Here's an example involving a primal-dual pair of semidefinite programming problems in which the primal has multiple optimal solutions but the dual is infeasible.

Our SDP primal-dual pair has the primal problem:

$\min \mbox{tr}(CX)$

subject to

$\mbox{tr}(A_{i}X)=b_{i}$, $i=1, 2, \ldots, m$

$X \succeq 0$

with the dual problem:

$\max b^{T}y$

subject to

$\sum_{i=1}^{m} y_{i}A_{i} + Z = C$

$Z \succeq 0$.

Consider the primal-dual pair with

$C=\left[ \begin{array}{cccc} 0 & 1 & 0 & 0 \\ 1 & 0 & 0 & 0 \\ 0 & 0 & 0 & 0 \\ 0 & 0 & 0 & 0 \end{array} \right]$

$A_{1}=\left[ \begin{array}{cccc} 1 & 0 & 0 & 0 \\ 0 & 1 & 0 & 0 \\ 0 & 0 & 1 & 0 \\ 0 & 0 & 0 & -1 \end{array} \right]$

$b_{1}=0$

$A_{2}=\left[ \begin{array}{cccc} 1 & 0 & 0 & 0 \\ 0 & 0 & 0 & 0 \\ 0 & 0 & 1 & 0 \\ 0 & 0 & 0 & 0 \end{array} \right]$

$b_{2}=0$

Since $X \succeq 0$, we must have $X_{i,i} \geq 0$, $i=1, 2, 3, 4$. From the second primal constraint, $X_{1,1}+X_{3,3}=0$, so $X_{1,1}=0$ and $X_{3,3}=0$. From the first primal constraint, $X_{2,2}=X_{4,4} \geq 0$. If $X_{i,i}=0$ and $X$ is positive semidefinite, then $X_{i,j}=X_{j,i}=0$. Thus the feasible solutions to the primal problem are of the form:

$X=\left[ \begin{array}{cccc} 0 & 0 & 0 & 0 \\ 0 & X_{2,2} & 0 & X_{2,4} \\ 0 & 0 & 0 & 0 \\ 0 & X_{4,2} & 0 & X_{4,4} \end{array} \right]$

where $X_{2,2}=X_{4,4}\geq 0$.

Note that all of these primal feasible solutions are singular matrices. Thus we have no solutions that are strictly feasible with respect to the positive semidefiniteness constraint and Slater's condition is not satisfied.

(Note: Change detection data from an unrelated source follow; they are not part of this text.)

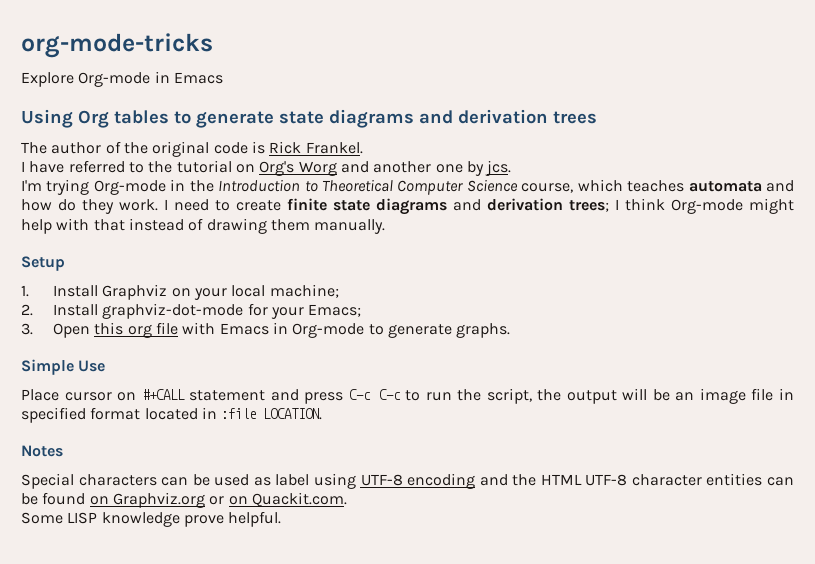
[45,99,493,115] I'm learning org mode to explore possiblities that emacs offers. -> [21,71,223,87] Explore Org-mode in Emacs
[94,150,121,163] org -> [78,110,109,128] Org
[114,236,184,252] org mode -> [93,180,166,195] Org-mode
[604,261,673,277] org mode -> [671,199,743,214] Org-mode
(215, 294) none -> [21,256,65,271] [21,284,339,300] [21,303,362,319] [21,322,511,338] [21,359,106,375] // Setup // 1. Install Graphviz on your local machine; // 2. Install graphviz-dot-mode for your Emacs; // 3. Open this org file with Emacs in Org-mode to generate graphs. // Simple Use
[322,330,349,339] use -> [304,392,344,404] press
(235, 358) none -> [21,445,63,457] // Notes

Because $C$ has $0$ entries in the relevant positions, all solutions of this form have the primal optimal objective function value of $0$.

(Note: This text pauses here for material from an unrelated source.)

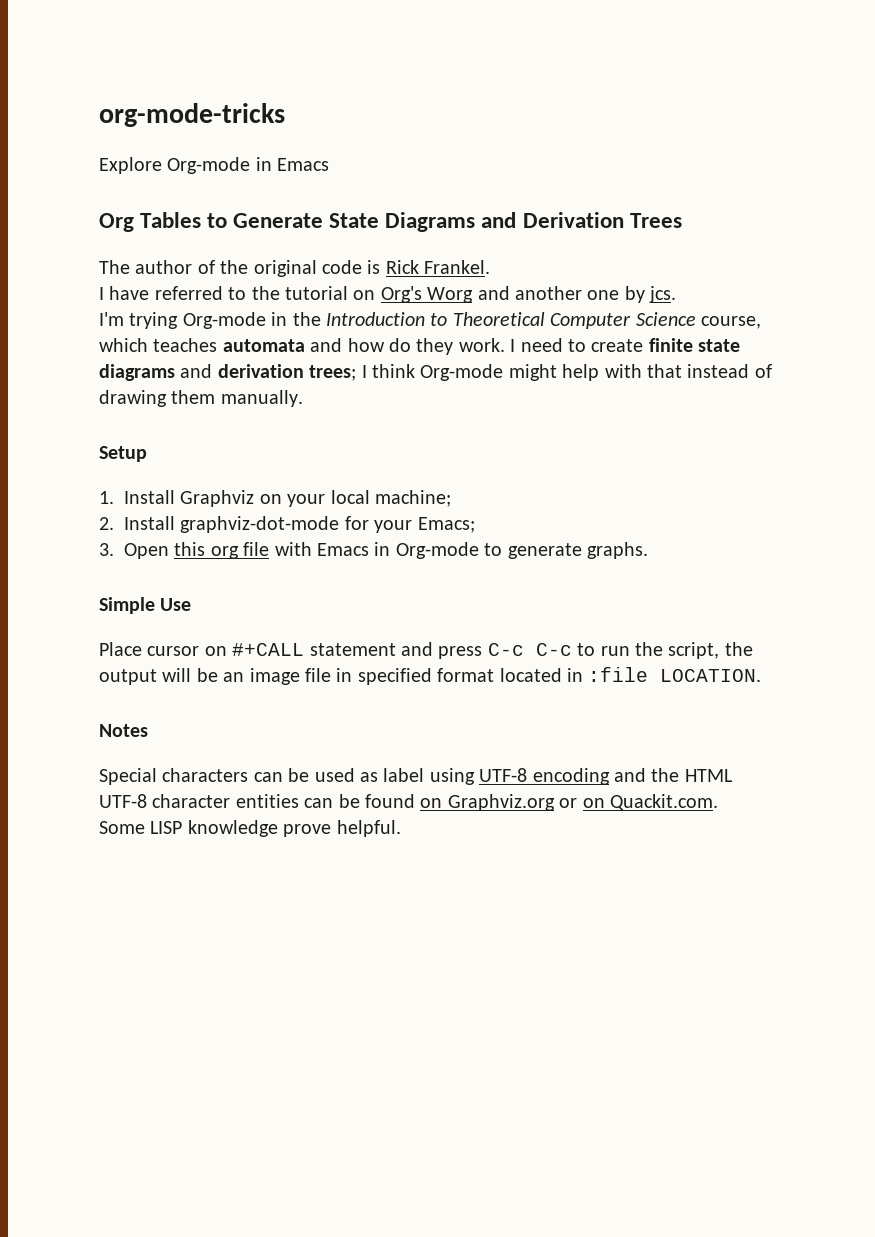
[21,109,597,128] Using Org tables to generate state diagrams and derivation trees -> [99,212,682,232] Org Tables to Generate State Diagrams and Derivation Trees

Next, consider the dual constraints

$y_{1}A_{1}+y_{2}A_{2}+Z=C$

$Z \succeq 0$.

Since the (1,2) and (2,1) entries in $A_{1}$ and $A_{2}$ are 0, we must have $Z_{1,2}=Z_{2,1}=1$. Since $Z$ is positive semidefinite, we must have $Z_{1,1} > 0$ and $Z_{2,2}>0$ (in fact, $Z_{1,1}Z_{2,2} \geq 1$.) Note that these are strict inequalities! From the (2,2) position in the dual constraints, we have $y_{1}+Z_{2,2}=C_{2,2}=0$. Thus $y_{1}<0$.

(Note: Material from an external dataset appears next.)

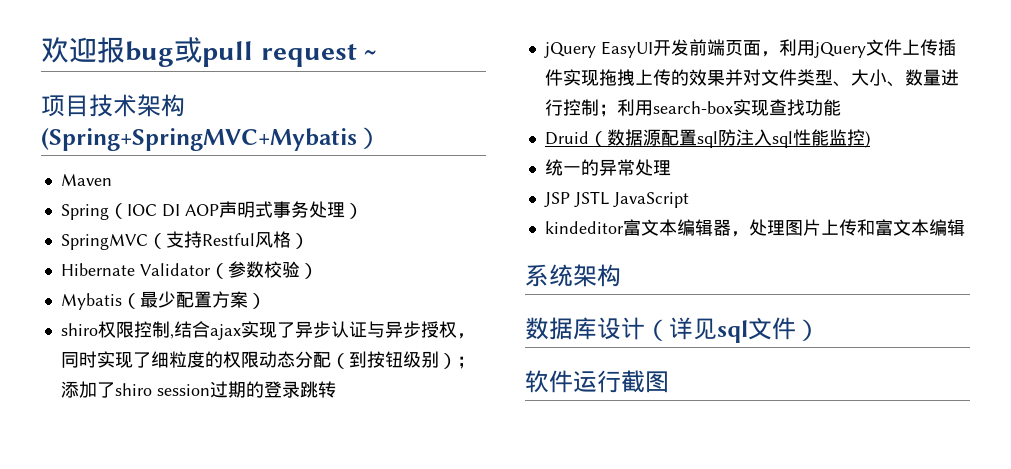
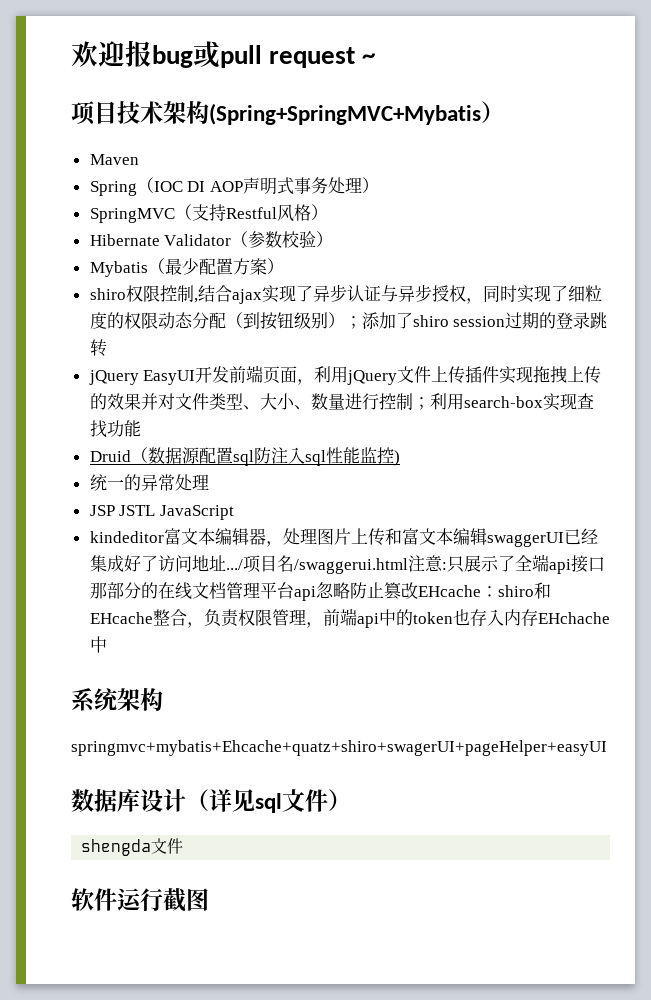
(965, 227) none -> [486,528,598,547] [89,554,605,574] [89,582,551,601] [89,608,610,628] [89,636,107,653] swaggerUI已经集成好了访问地址.../项目名/swaggerui.html注意:只展示了全端api接口那部分的在线文档管理平台api忽略防止篡改EHcache：shiro和EHcache整合，负责权限管理，前端api中的token也存入内存EHchache中
(621, 275) none -> [71,740,607,756] // springmvc+mybatis+Ehcache+quatz+shiro+swagerUI+pageHelper+easyUI
(820, 330) none -> [81,838,184,856] // shengda文件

From the (4,4) position in the dual constraint, we have $-y_{1}+Z_{4,4}=C_{4,4}=0$. However, since $Z$ is positive semidefinite we must also have $Z_{4,4} \geq 0$. We can't simultaneously have $-y_{1}>0$ and $Z_{4,4} \geq 0$ and $-y_{1}+Z_{4,4}=0$. Thus the dual problem is infeasible.